[Stored data entries]
---
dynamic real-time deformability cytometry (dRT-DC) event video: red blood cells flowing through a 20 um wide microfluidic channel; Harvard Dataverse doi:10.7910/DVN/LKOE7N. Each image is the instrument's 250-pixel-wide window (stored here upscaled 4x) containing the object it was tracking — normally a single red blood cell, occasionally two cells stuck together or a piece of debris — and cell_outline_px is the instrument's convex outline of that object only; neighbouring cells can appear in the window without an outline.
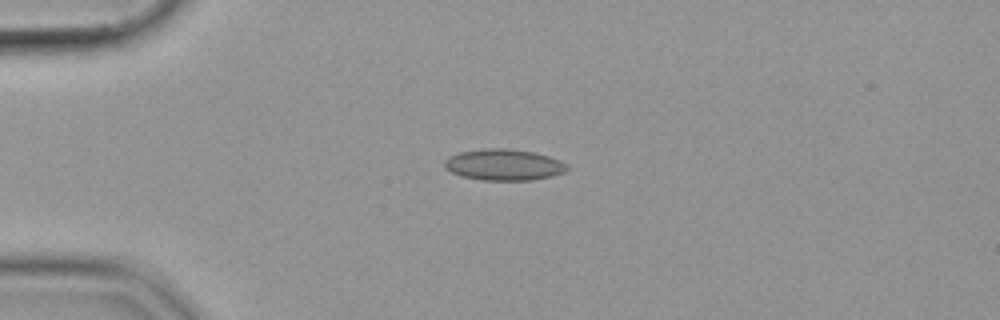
{"species": "common noctule bat (a hibernating species)", "species_latin": "Nyctalus noctula", "temperature_condition": "cold", "stored_images_in_passage": 42, "camera_frame_rate_fps": 3000, "um_per_image_px": 0.085, "animal": {"sex": "female", "body_mass_g": 19.9}, "frame": {"image": 1, "passage_image": 1, "time_ms": 0.0, "image_size_px": [1000, 320], "cell_outline_px": [[568, 168], [564, 172], [552, 176], [532, 180], [484, 180], [460, 176], [444, 168], [444, 160], [448, 156], [460, 152], [488, 148], [504, 148], [536, 152], [560, 160], [568, 164]], "centroid_in_image_um": [42.82, 14.0], "position_along_channel_um": 42.2, "area_um2": 22.43}}
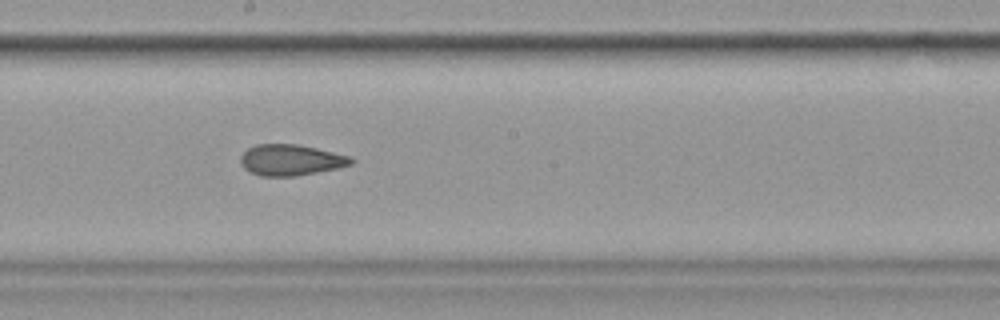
{"frame": {"image": 2, "passage_image": 18, "time_ms": 5.667, "image_size_px": [1000, 320], "cell_outline_px": [[356, 160], [352, 164], [340, 168], [296, 176], [260, 176], [248, 172], [240, 164], [240, 156], [248, 148], [256, 144], [296, 144], [316, 148], [352, 156]], "centroid_in_image_um": [24.73, 13.61], "position_along_channel_um": 223.5, "area_um2": 20.29}}
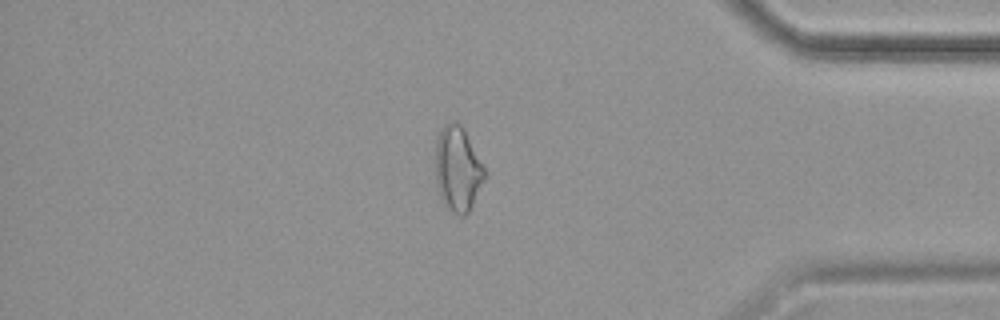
{"frame": {"image": 3, "passage_image": 34, "time_ms": 11.0, "image_size_px": [1000, 320], "cell_outline_px": [[488, 176], [468, 212], [464, 216], [460, 216], [452, 212], [444, 204], [440, 196], [436, 184], [436, 140], [444, 124], [448, 120], [460, 124], [484, 164], [488, 172]], "centroid_in_image_um": [38.94, 14.38], "position_along_channel_um": 396.3, "area_um2": 24.57}}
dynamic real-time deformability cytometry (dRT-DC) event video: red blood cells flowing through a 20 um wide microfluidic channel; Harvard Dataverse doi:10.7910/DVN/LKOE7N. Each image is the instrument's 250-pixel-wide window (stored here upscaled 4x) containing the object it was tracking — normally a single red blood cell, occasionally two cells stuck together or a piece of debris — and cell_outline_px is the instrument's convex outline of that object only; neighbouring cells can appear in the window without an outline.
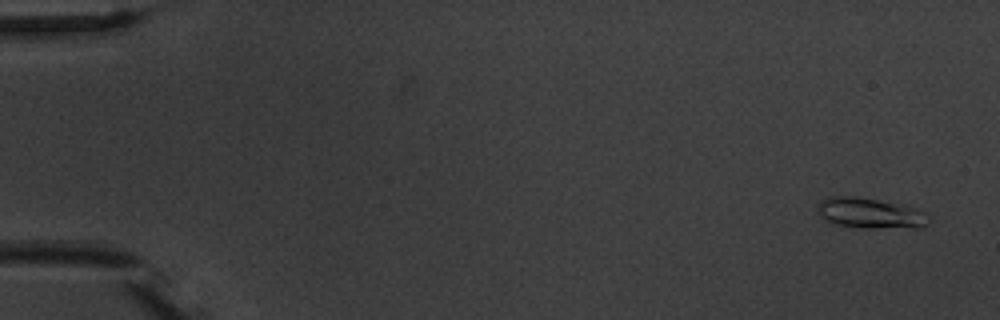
---
• [Prompt]: Omit the pictures and output all of the other material exactly.

• [Task solution]:
dynamic real-time deformability cytometry (dRT-DC) event video: red blood cells flowing through a 20 um wide microfluidic channel; Harvard Dataverse doi:10.7910/DVN/LKOE7N. Each image is the instrument's 250-pixel-wide window (stored here upscaled 4x) containing the object it was tracking — normally a single red blood cell, occasionally two cells stuck together or a piece of debris — and cell_outline_px is the instrument's convex outline of that object only; neighbouring cells can appear in the window without an outline.
{"species": "common noctule bat (a hibernating species)", "species_latin": "Nyctalus noctula", "temperature_condition": "cold", "stored_images_in_passage": 42, "camera_frame_rate_fps": 3000, "um_per_image_px": 0.085, "animal": {"sex": "female", "body_mass_g": 19.9}, "frame": {"image": 1, "passage_image": 1, "time_ms": 0.0, "image_size_px": [1000, 320], "cell_outline_px": [[568, 168], [564, 172], [552, 176], [532, 180], [484, 180], [460, 176], [444, 168], [444, 160], [448, 156], [460, 152], [488, 148], [504, 148], [536, 152], [560, 160], [568, 164]], "centroid_in_image_um": [42.82, 14.0], "position_along_channel_um": 42.2, "area_um2": 22.43}}
{"frame": {"image": 2, "passage_image": 18, "time_ms": 5.667, "image_size_px": [1000, 320], "cell_outline_px": [[356, 160], [352, 164], [340, 168], [296, 176], [260, 176], [248, 172], [240, 164], [240, 156], [248, 148], [256, 144], [296, 144], [316, 148], [352, 156]], "centroid_in_image_um": [24.73, 13.61], "position_along_channel_um": 223.5, "area_um2": 20.29}}
{"frame": {"image": 3, "passage_image": 34, "time_ms": 11.0, "image_size_px": [1000, 320], "cell_outline_px": [[488, 176], [468, 212], [464, 216], [460, 216], [452, 212], [444, 204], [440, 196], [436, 184], [436, 140], [444, 124], [448, 120], [460, 124], [484, 164], [488, 172]], "centroid_in_image_um": [38.94, 14.38], "position_along_channel_um": 396.3, "area_um2": 24.57}}
dynamic real-time deformability cytometry (dRT-DC) event video: red blood cells flowing through a 20 um wide microfluidic channel; Harvard Dataverse doi:10.7910/DVN/LKOE7N. Each image is the instrument's 250-pixel-wide window (stored here upscaled 4x) containing the object it was tracking — normally a single red blood cell, occasionally two cells stuck together or a piece of debris — and cell_outline_px is the instrument's convex outline of that object only; neighbouring cells can appear in the window without an outline.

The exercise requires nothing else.